• Description of the task: Locate the line that contains "We can refactor". Print it and each following line through the end of the listing, verbatim, and nothing more.

• Data to process:
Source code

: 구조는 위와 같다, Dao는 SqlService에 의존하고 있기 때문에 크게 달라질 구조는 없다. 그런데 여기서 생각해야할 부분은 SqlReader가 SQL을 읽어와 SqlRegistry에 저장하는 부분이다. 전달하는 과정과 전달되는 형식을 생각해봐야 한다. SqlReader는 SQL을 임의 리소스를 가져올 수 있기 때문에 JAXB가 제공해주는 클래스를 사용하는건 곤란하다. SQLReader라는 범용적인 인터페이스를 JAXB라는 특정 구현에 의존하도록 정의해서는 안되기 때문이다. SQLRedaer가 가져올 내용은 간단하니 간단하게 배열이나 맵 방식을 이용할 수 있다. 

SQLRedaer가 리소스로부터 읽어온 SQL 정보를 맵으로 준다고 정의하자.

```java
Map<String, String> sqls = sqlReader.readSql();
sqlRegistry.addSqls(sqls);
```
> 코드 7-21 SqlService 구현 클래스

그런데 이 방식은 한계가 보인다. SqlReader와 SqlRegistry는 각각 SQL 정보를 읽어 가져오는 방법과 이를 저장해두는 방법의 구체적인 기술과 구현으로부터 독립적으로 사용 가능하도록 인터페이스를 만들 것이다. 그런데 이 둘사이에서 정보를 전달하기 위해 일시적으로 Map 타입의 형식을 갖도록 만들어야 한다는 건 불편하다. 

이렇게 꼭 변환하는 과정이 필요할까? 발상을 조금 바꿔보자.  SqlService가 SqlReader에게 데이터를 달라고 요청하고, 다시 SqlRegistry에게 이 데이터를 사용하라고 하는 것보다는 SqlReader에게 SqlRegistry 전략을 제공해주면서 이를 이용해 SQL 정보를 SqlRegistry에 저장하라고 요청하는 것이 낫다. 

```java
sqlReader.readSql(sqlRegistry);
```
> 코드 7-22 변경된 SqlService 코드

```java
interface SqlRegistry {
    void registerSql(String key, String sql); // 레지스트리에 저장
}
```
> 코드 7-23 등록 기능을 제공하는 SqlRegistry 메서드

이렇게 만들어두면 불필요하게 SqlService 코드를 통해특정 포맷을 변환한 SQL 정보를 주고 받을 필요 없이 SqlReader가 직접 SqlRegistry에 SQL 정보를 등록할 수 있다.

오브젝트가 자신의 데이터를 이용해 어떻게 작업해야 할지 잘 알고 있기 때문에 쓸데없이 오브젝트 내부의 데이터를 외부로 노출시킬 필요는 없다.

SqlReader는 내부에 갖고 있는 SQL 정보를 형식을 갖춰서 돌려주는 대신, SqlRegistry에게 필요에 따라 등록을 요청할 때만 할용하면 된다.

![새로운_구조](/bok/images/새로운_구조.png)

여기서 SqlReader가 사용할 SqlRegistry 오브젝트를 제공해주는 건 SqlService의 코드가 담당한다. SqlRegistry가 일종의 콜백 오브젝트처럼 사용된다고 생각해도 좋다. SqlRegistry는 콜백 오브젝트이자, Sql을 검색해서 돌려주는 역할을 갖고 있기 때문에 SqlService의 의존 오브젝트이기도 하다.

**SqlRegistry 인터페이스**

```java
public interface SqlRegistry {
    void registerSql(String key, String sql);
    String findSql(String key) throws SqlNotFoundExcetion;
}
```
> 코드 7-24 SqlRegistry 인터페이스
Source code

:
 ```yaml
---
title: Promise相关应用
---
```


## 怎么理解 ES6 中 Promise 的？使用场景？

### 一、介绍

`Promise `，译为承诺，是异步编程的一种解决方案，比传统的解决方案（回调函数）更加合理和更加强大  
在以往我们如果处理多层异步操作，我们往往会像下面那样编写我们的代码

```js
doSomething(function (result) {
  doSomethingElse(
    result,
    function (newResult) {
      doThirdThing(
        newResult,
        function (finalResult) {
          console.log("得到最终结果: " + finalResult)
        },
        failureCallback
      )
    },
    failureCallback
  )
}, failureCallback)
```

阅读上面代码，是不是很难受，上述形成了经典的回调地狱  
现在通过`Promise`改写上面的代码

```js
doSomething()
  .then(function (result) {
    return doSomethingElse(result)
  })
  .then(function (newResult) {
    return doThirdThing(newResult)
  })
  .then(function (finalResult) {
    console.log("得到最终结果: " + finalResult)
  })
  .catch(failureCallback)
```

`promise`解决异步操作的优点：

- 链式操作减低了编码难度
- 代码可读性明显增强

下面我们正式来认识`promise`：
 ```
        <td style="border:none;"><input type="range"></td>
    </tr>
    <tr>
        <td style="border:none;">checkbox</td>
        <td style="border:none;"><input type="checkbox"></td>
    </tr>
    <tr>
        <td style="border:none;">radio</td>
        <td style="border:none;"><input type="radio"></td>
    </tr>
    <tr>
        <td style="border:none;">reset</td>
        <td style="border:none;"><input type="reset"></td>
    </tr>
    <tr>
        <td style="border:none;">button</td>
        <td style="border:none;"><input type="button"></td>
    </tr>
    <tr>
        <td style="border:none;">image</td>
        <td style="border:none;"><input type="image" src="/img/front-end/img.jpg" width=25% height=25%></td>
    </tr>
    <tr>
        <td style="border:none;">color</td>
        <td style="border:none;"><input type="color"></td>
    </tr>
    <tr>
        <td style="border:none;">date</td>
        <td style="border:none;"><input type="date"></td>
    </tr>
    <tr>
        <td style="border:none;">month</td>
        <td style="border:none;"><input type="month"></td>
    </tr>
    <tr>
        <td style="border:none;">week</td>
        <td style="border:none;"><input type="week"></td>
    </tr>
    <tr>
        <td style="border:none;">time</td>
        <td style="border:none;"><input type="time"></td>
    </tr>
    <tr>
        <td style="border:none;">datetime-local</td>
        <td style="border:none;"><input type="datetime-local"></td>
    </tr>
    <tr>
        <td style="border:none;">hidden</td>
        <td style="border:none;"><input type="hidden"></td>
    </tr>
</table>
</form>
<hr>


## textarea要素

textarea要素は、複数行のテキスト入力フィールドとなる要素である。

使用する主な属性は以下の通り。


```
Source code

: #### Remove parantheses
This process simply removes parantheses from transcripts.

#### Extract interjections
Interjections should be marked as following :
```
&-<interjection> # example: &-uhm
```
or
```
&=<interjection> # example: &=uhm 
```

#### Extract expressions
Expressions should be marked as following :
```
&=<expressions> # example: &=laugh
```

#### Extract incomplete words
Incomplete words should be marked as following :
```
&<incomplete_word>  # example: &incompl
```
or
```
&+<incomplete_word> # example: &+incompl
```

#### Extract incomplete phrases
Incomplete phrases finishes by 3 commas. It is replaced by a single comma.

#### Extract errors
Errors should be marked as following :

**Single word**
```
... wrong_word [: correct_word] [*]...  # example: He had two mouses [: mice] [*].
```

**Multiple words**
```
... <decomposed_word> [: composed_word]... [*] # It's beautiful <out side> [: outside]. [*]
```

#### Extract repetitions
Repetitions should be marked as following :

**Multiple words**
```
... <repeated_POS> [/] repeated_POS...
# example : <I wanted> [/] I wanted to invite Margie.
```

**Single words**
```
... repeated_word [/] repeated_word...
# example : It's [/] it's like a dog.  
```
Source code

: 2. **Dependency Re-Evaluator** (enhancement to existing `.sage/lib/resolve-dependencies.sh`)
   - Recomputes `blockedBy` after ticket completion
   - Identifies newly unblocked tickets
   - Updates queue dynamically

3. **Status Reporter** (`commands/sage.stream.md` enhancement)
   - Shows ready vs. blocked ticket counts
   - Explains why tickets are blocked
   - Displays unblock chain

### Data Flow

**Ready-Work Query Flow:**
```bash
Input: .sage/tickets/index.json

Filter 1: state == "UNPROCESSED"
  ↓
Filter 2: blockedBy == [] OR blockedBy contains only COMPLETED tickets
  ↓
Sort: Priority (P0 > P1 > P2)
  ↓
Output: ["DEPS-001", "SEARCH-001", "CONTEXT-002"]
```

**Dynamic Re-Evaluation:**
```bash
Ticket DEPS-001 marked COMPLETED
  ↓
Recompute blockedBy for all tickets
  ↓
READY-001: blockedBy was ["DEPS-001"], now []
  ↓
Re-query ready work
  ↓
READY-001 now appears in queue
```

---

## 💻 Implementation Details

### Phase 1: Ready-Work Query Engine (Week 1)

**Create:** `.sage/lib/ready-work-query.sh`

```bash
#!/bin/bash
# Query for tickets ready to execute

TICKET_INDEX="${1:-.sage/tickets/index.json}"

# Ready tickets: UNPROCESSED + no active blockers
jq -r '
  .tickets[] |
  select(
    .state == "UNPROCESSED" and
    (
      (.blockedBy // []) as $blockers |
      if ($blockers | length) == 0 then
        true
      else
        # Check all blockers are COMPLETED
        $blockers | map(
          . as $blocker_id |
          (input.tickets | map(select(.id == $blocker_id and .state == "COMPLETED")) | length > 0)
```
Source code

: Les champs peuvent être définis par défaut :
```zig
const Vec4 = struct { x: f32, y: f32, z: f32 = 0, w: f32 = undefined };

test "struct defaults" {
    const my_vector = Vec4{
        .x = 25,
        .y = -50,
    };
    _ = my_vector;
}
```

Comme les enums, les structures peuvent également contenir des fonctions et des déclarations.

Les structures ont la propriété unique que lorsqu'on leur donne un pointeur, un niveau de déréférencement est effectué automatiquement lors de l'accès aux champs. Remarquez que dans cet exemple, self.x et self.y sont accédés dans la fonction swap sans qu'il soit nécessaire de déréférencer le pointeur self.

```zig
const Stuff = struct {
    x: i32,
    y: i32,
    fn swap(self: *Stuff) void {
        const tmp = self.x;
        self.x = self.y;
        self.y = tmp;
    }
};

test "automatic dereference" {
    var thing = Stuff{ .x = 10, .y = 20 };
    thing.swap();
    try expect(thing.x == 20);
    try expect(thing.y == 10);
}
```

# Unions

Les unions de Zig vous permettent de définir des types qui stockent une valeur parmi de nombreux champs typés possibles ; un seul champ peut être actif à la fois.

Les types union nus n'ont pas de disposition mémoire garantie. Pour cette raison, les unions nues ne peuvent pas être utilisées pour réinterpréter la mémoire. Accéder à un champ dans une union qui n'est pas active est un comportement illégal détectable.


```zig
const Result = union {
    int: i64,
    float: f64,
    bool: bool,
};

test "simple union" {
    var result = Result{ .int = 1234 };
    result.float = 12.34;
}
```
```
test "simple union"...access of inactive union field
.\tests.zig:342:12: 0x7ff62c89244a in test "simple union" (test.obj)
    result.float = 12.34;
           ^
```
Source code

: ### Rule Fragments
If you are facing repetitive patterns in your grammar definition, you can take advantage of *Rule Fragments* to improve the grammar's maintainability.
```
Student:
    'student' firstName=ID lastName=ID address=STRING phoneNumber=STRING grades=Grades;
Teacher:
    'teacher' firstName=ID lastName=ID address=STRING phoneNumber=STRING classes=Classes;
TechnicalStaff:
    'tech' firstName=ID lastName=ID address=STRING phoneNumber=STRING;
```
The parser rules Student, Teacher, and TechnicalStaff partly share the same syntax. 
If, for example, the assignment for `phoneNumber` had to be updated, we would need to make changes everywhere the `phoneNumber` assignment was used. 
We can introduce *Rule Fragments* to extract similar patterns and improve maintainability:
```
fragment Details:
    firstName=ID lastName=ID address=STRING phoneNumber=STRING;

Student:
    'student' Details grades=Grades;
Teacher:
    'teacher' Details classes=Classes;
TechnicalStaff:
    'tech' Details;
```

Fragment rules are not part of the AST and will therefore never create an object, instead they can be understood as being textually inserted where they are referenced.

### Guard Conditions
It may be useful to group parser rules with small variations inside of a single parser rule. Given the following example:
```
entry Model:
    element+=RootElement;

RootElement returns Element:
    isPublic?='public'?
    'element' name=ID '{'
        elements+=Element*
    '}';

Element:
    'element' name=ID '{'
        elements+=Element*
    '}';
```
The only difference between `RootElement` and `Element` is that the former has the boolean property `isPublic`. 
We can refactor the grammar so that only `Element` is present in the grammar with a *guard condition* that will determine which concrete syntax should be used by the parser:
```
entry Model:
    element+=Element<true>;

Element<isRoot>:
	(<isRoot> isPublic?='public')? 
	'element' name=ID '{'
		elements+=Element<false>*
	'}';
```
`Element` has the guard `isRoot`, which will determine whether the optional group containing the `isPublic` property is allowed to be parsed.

• Response to this task:
We can refactor the grammar so that only `Element` is present in the grammar with a *guard condition* that will determine which concrete syntax should be used by the parser:
```
entry Model:
    element+=Element<true>;

Element<isRoot>:
	(<isRoot> isPublic?='public')? 
	'element' name=ID '{'
		elements+=Element<false>*
	'}';
```
`Element` has the guard `isRoot`, which will determine whether the optional group containing the `isPublic` property is allowed to be parsed.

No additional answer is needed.